- Dorchester Location in Cumberland County Dorchester Location in New Jersey Dorchester Location in the United States
- Coordinates: 39°16′22″N 74°58′37″W﻿ / ﻿39.27278°N 74.97694°W
- Country: United States
- State: New Jersey
- County: Cumberland
- Township: Maurice River

Area
- • Total: 0.52 sq mi (1.34 km^{2})
- • Land: 0.49 sq mi (1.27 km^{2})
- • Water: 0.031 sq mi (0.08 km^{2})
- Elevation: 9.8 ft (3 m)

Population (2020)
- • Total: 291
- • Density: 594.5/sq mi (229.55/km^{2})
- ZIP Code: 08316
- FIPS code: 34-18010
- GNIS feature ID: 0875946

= Dorchester, New Jersey =

Populated place in Cumberland County, New Jersey, US

Dorchester is an unincorporated community located within Maurice River Township, in Cumberland County, in the U.S. state of New Jersey. The area is served as United States Postal Service ZIP Code 08316.

As of the 2020 census, Dorchester had a population of 291.

Shipbuilding has always been the principal industry in Dorchester, and the A.J. Meerwald, the state ship of New Jersey, was built here.
==Demographics==

Dorchester first appeared as a census designated place in the 2020 U.S. census.

Dorchester CDP, New Jersey – Racial and ethnic composition Note: the US Census treats Hispanic/Latino as an ethnic category. This table excludes Latinos from the racial categories and assigns them to a separate category.
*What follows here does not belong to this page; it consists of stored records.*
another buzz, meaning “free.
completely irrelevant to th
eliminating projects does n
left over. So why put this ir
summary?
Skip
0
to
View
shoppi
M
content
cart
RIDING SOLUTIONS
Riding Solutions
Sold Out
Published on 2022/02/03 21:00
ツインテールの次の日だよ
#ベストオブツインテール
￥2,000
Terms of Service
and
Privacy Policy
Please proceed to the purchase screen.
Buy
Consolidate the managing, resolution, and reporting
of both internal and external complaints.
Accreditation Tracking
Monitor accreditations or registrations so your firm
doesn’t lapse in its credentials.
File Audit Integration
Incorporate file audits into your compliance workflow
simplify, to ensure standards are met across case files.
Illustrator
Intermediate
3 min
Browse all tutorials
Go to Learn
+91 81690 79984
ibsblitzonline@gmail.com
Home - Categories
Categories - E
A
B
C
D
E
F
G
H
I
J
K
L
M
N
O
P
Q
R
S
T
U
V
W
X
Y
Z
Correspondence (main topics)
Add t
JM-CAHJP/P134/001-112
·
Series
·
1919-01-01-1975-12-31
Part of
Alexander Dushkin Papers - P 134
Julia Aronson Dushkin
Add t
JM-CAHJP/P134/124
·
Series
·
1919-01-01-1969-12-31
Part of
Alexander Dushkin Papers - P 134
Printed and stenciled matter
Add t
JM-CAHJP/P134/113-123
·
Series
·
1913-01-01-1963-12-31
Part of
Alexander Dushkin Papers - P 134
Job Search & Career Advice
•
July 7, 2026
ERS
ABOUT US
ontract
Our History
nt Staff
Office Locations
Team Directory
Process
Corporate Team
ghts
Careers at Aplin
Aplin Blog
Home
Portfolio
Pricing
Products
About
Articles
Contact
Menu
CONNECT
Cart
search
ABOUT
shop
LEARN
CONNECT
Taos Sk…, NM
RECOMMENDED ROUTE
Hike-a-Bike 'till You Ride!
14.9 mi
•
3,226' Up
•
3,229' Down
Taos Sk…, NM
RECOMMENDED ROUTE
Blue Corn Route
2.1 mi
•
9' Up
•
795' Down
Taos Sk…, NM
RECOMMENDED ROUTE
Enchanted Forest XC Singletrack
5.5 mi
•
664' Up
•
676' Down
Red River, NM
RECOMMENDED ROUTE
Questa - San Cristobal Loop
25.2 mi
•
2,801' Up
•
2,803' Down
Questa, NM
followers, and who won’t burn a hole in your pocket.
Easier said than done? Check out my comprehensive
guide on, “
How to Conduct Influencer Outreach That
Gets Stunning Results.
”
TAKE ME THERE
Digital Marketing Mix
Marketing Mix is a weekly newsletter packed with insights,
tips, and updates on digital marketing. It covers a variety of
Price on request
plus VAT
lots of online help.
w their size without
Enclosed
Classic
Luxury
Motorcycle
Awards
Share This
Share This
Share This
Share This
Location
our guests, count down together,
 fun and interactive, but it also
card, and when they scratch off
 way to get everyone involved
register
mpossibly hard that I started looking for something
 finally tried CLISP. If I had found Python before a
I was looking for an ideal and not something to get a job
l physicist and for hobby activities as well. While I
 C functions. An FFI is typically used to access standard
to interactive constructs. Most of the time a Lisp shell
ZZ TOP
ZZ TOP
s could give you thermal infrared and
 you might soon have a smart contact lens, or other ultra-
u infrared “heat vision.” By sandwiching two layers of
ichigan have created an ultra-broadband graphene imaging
Hispanics/Latinos may be of any race.
| Race / Ethnicity (NH = Non-Hispanic) | Pop 2020 | 2020 |
|---|---|---|
| White alone (NH) | 229 | 78.69% |
| Black or African American alone (NH) | 9 | 3.09% |
| Native American or Alaska Native alone (NH) | 0 | 0.00% |
| Asian alone (NH) | 0 | 0.00% |
| Native Hawaiian or Pacific Islander alone (NH) | 0 | 0.00% |
| Other race alone (NH) | 0 | 0.00% |
| Mixed race or Multiracial (NH) | 23 | 7.90% |
| Hispanic or Latino (any race) | 30 | 10.31% |
| Total | 291 | 100.00% |

As of 2020, the population of the area was 291.

Historical population
| Census | Pop. | Note | %± |
| 2020 | 291 |  | — |
U.S. Decennial Census

==History==
It is said that it was in Dorchester where the Dutch ship Prince Maurice sank, giving the Maurice River and Maurice River Township its name.

==Education==
Students are zoned to Maurice River Township School District.